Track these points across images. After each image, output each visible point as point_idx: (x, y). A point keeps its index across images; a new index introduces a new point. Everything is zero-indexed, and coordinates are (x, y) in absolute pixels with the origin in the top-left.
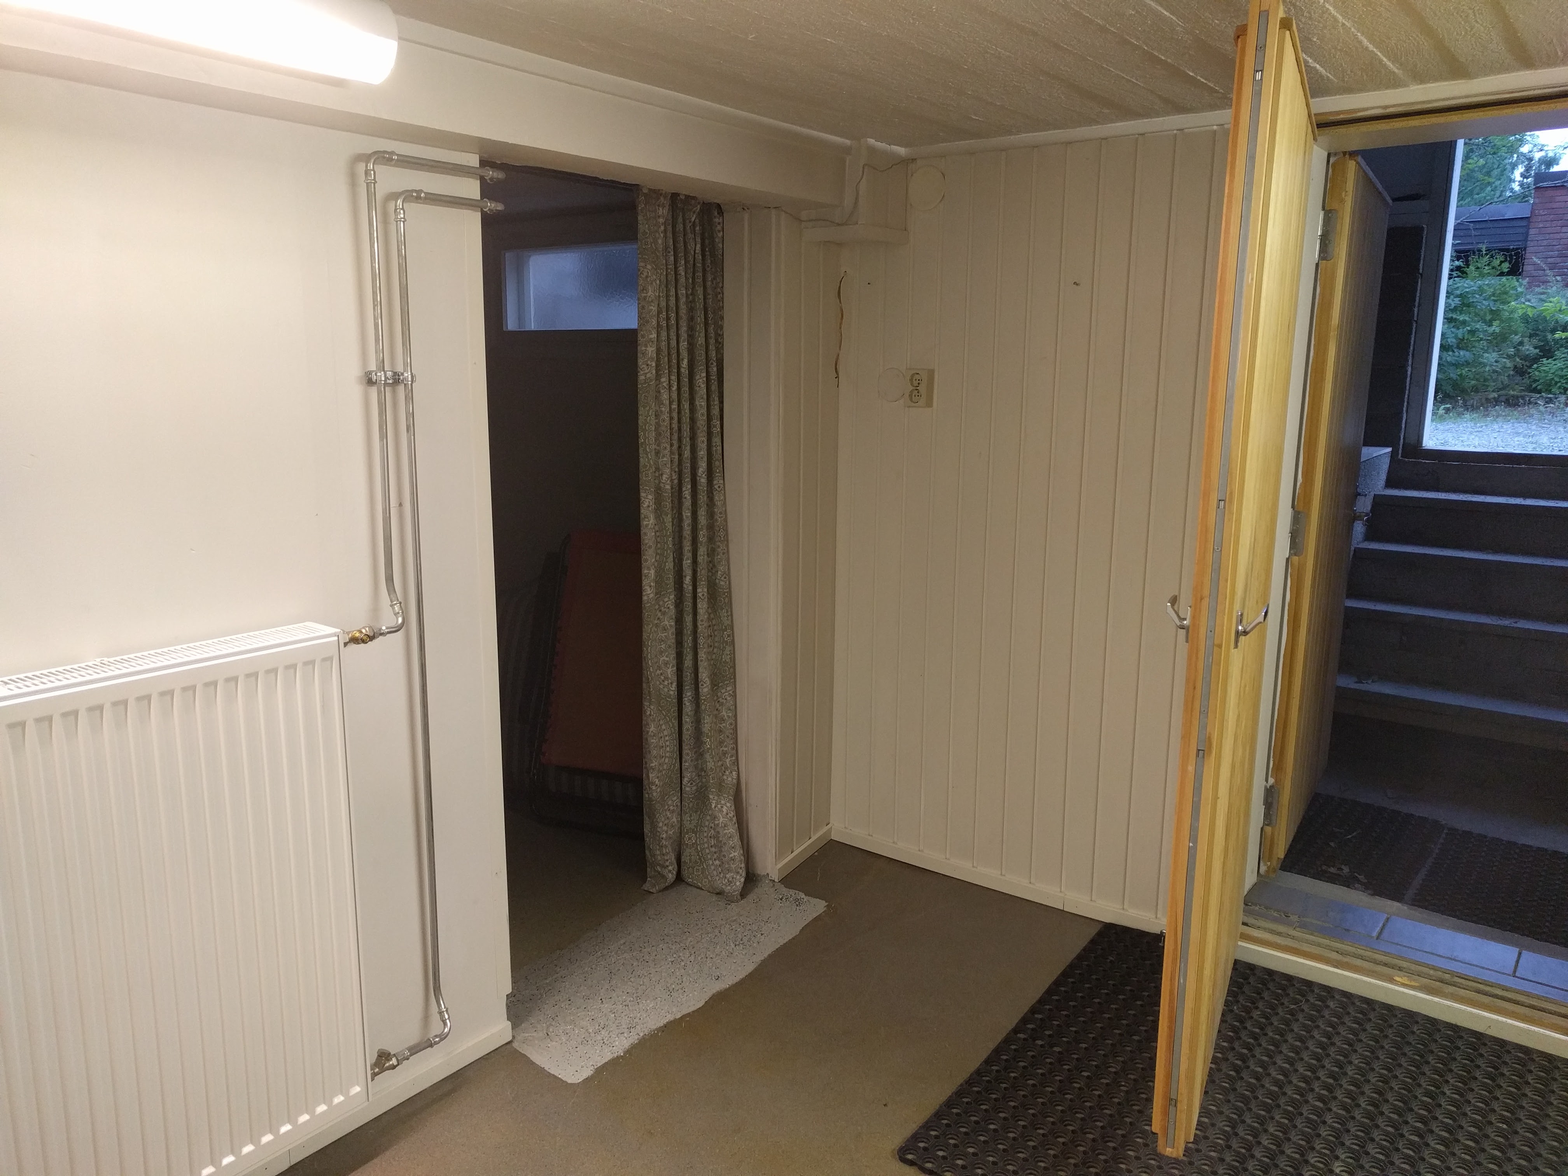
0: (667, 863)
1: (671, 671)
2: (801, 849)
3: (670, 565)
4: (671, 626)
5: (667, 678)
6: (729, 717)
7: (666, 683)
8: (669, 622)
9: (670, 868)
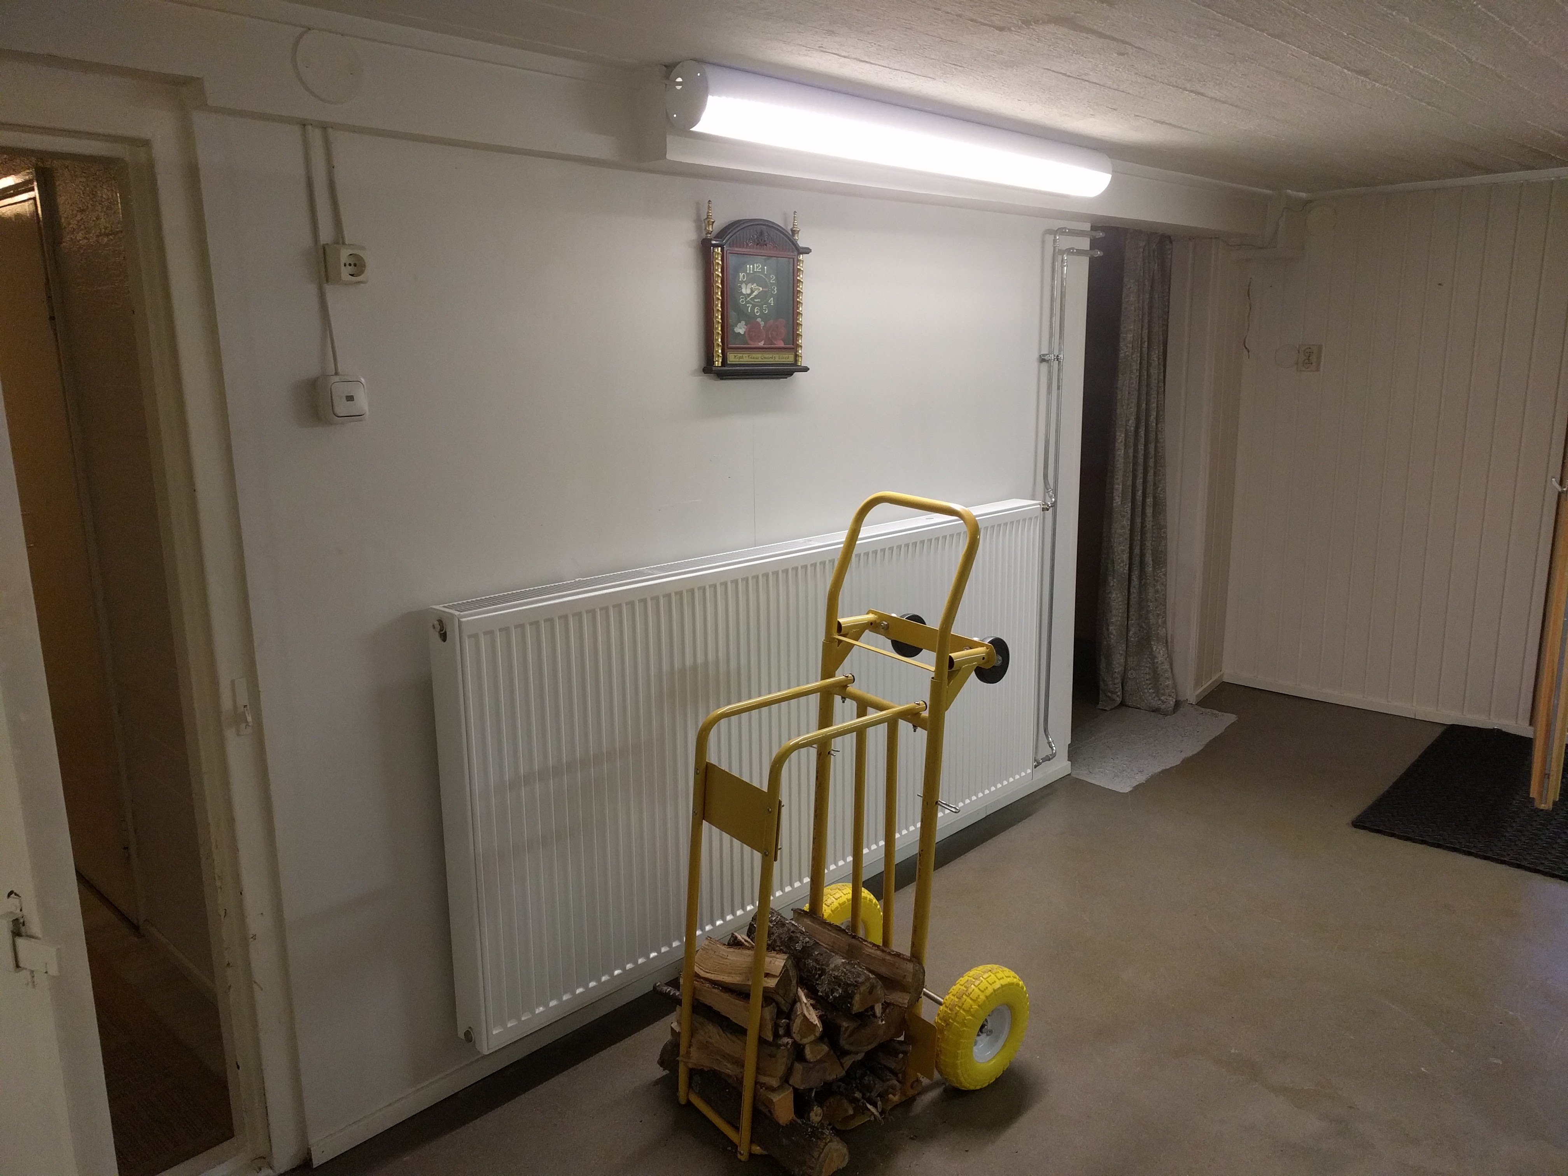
0: (1117, 690)
1: (1125, 557)
2: (1206, 685)
3: (1129, 483)
4: (1128, 524)
5: (1123, 561)
6: (1162, 590)
7: (1122, 565)
8: (1126, 523)
9: (1119, 694)
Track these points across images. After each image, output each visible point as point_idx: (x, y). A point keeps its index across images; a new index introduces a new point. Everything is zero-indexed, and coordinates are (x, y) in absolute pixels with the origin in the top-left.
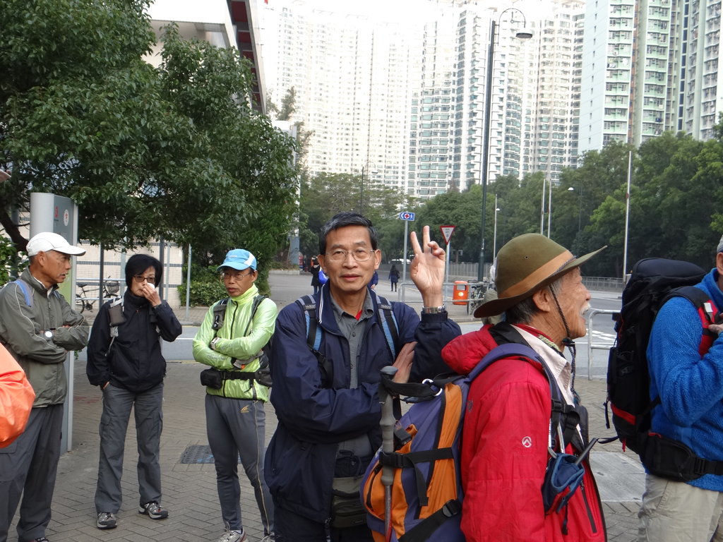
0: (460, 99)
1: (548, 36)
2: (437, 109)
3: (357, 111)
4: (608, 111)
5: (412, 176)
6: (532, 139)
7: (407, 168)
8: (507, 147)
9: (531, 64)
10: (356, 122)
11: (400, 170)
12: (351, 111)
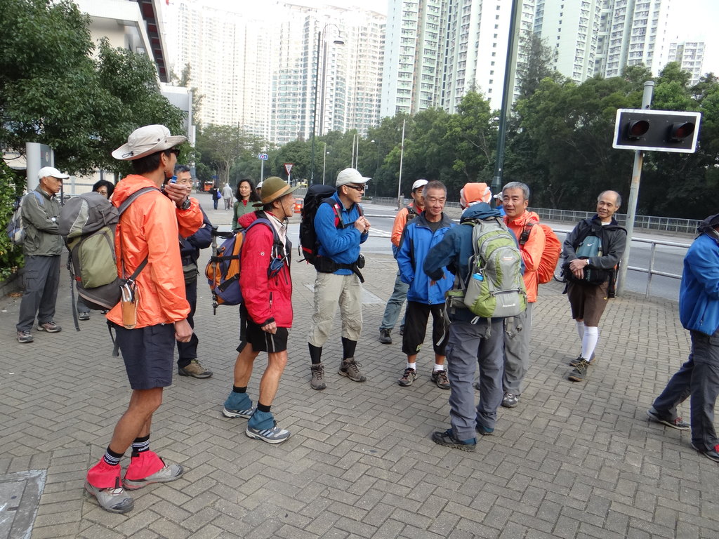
0: (305, 77)
1: (363, 37)
2: (290, 83)
3: (235, 81)
4: (399, 91)
5: (273, 128)
6: (352, 107)
7: (270, 123)
8: (336, 111)
9: (352, 56)
10: (235, 89)
11: (265, 124)
12: (231, 81)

▸ REQUIRED WORK
Everything from the line containing "0: (460, 99)" through the last line of the listing above must be output exactly, except the pictures.

▸ WRITTEN RESPONSE
0: (460, 99)
1: (548, 36)
2: (437, 109)
3: (357, 111)
4: (608, 111)
5: (412, 176)
6: (532, 139)
7: (407, 168)
8: (507, 147)
9: (531, 64)
10: (356, 122)
11: (400, 170)
12: (351, 111)
0: (305, 77)
1: (363, 37)
2: (290, 83)
3: (235, 81)
4: (399, 91)
5: (273, 128)
6: (352, 107)
7: (270, 123)
8: (336, 111)
9: (352, 56)
10: (235, 89)
11: (265, 124)
12: (231, 81)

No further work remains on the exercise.